Notes: How to avoid messy code?


Note 1.

The analysed systems were (presented here as their versioned jar files):

  1. torque-runtime-4.0.jar
  2. uima-cpe.jar
  3. uima-tools.jar
  4. xstream-1.4.4.jar
  5. zookeeper-3.5.2-alpha.jar
  6. abdera-1.1.3.jar
  7. ant-1.5.2.jar
  8. apache-cassandra-1.0.0-beta1.jar
  9. c3p0-0.9.1.1.jar
  10. camel-core-2.9.8.jar
  11. catalina-tribes.jar
  12. catalina.jar
  13. cxf-core-3.1.8.jar
  14. cxf-rt-frontend-jaxrs-3.1.8.jar
  15. derby-10.9b10.2.0.jar
  16. ecs-1.4.2.jar
  17. fitnesse-20151230.jar
  18. gremlin-core-3.2.3.jar
  19. gremlin-shaded-3.2.3.jar
  20. hadoop-0.9.2.jar
  21. hppc-0.7.1.jar
  22. ivy-2.3.0.jar
  23. javax.mail-1.5.2.jar
  24. jaxb-impl-2.2.1.1.jar
  25. jcs-1.3.jar
  26. jenkins-core-2.7.1.jar
  27. jgroups-3.6.8.Final.jar
  28. junit-4.92
  29. log4j-o-1.2.16.jar
  30. lucene-core-4.3.1.jar
  31. maven-core-3.3.9.jar
  32. netty-all-4.0.40.Final.jar
  33. q-activemq-broker-5.13.4.jar
  34. quartz-2.0.0.jar
  35. snakeyaml-1.15.jar
  36. spring-core-3.2.2.jar
  37. struts2-core-2.3.8.jar
  38. tomcat-coyote-9.0.0.mten.jar


Note 2.

Correlations were calculated against not a particular property value but against the average value of that property, that is, the property value divided by the number of methods, classes or packages, depending on the level.

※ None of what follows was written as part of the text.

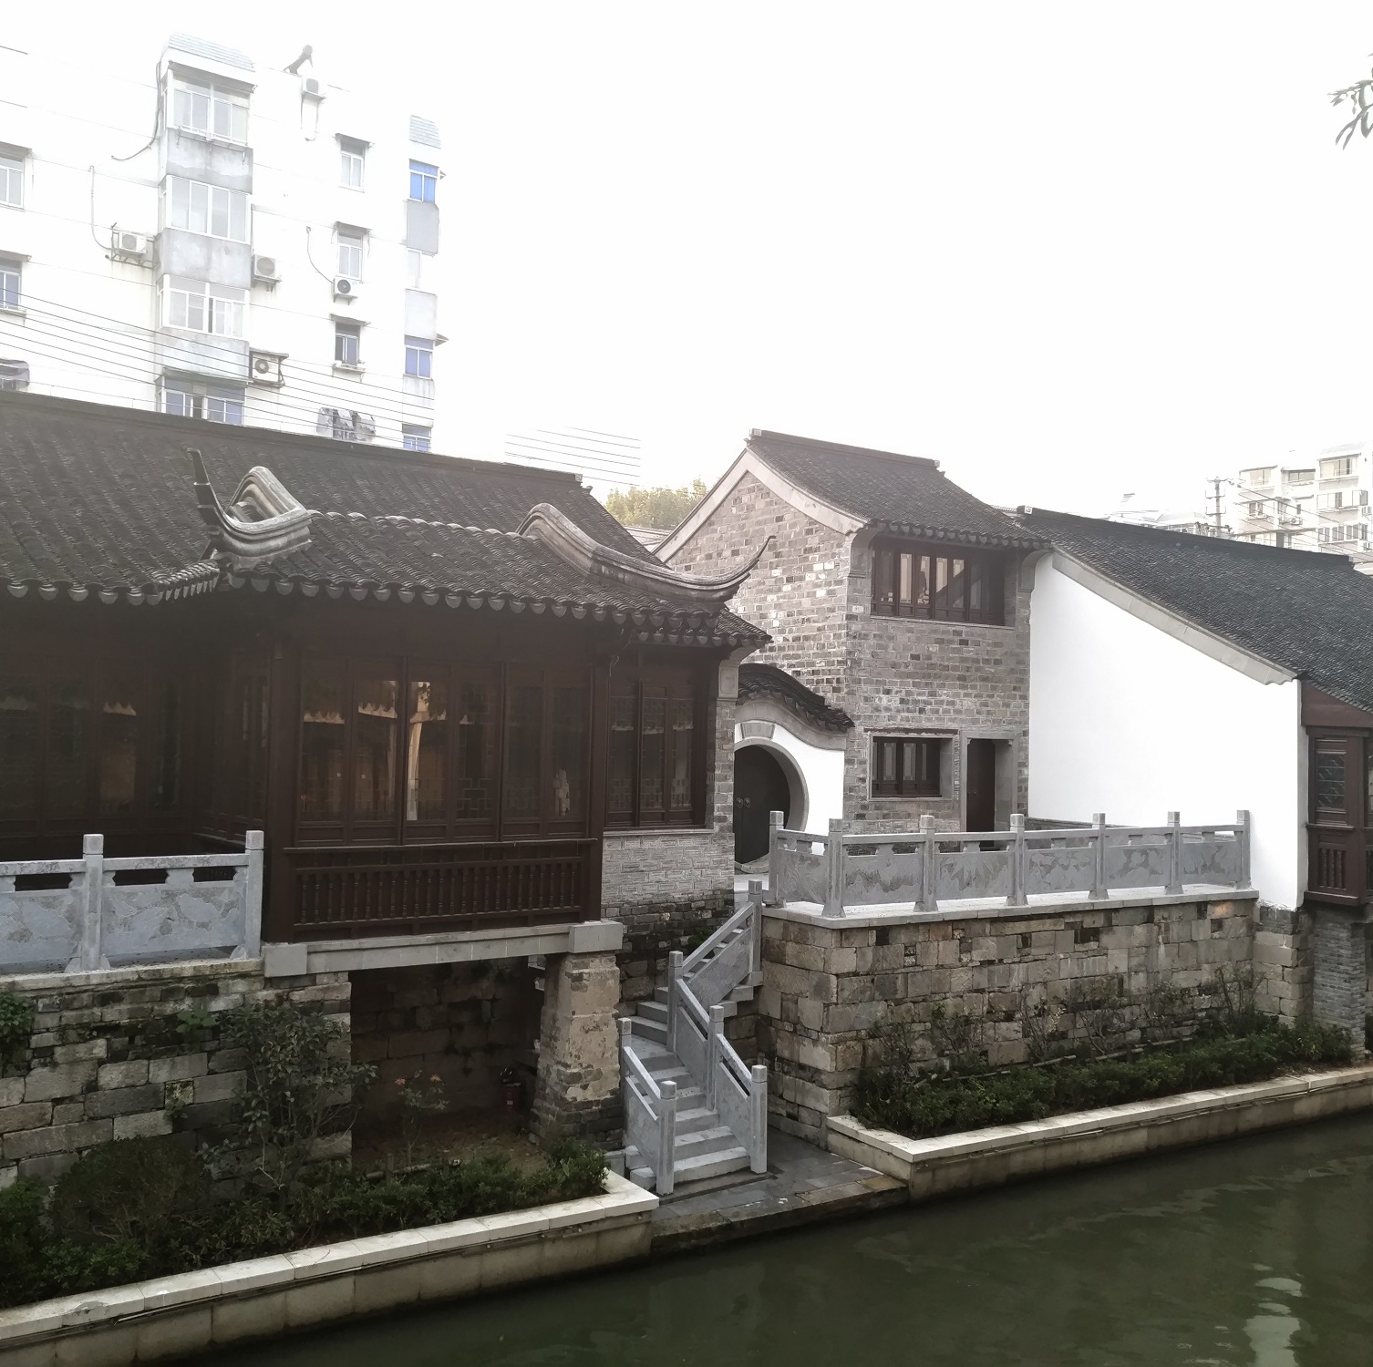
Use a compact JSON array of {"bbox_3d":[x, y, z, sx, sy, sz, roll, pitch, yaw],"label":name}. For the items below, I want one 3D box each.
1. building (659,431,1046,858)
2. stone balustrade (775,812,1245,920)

This was done to avoid scaling effects. Most properties scale with size: the bigger the program, the more circular dependencies it has, and the more public methods it has, and the larger depth value it has, etc. These are extensive properties. But structural disorder is an intensive property: its value is a percentage, always limited to 100, and does not double in size when the system doubles in size.

To ensure, therefore, that we are measuring like-with-like, we measure the average of a property value to obtain an intensive property, and find the correlation of this average value with the structural disorder.

As mentioned, the post shows only the highest correlations, but you can see the full matrices of all properties correlated with one another (both averages and raw property values) on all levels: method, class and package.

The programs were analyzed with Spoiklin Soice.

It is amazing to see how seemingly unrelated properties correlate with one another, and how uncorrelated are others that we might have suspected to be closely related. (And please excuse the, "Average average," property as an artifact of generating the table.)


Note 3.

The correlation used was Spearman's rank correlation coefficient.

The usual caveat: correlation is not cause. The purpose of this analysis is to find objective correlations between structural disorder and various code properties and it's true, such correlations do not necessarily mean that reducing those properties also reduces structural disorder. This blog has, however, argued for a long time that depth causes structural problems, and finding such a high correlation between depth and structural disorder does not weaken that view.